Artificial intelligence (AI) solutions company Quantib secured 510(k) clearance from the U.S. Food & Drug Administration (FDA) this week for its AI workflow integration platform, Quantib AI Node.

Designed to help radiologists process CT and MRI scans faster, company officials said, the “plug-and-play” tool can assist with more rapid diagnosis, potentially leading to better outcomes.

“Quick, accurate diagnoses are the first crucial step towards better outcomes, yet most of the platforms radiologist are told to work with remain underutilized because of a complicated user experience,” said Arthur Post Uiterweer, Quantib’s chief executive officer.

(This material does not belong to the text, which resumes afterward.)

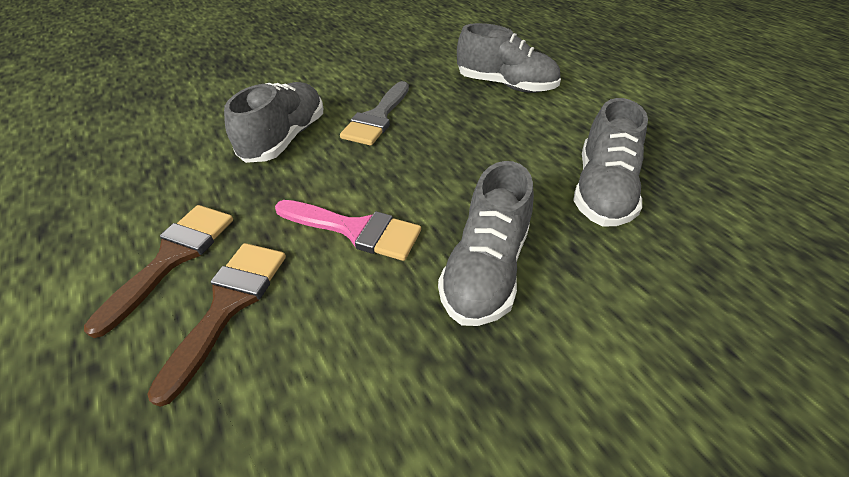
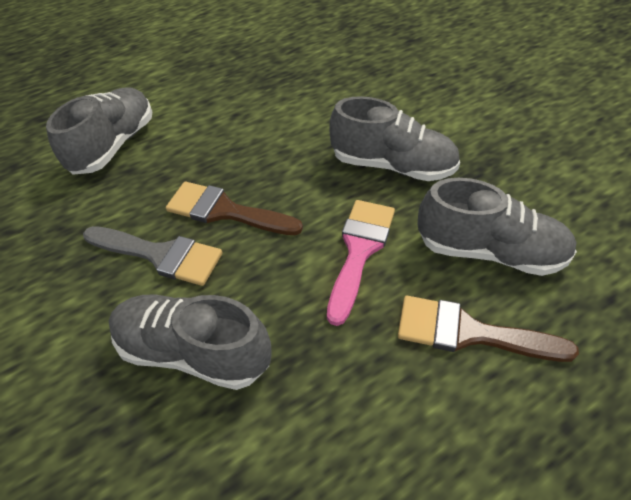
camera: 90 degrees left, 5 degrees up
(173, 257) = (423, 410): brown brush -> brown brush (225, 211)
(602, 190) = (297, 100): grey shoe -> grey shoe (489, 251)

Company leaders said they hope securing FDA clearance will enable the platform to alleviate some pressures caused by resources that are already stretched thin due to the COVID-19 pandemic. To bring its solution closer to radiologists state-side, the Netherlands-based company has opened a New-York based office.

So far, said one investigator who has tested Quantib’s AI platform, the tool’s performance has been effective.

“Our (pre-clinical) experience with the new Quantib AI Node is excellent,” said Wouter Veldhuis, M.D., Ph.D., a radiologist with the University Medical Center Utrecht. “It integrates seamlessly and already shows it can scale with increasing load and newly available algortihms. I really see this helping us improve patient care.”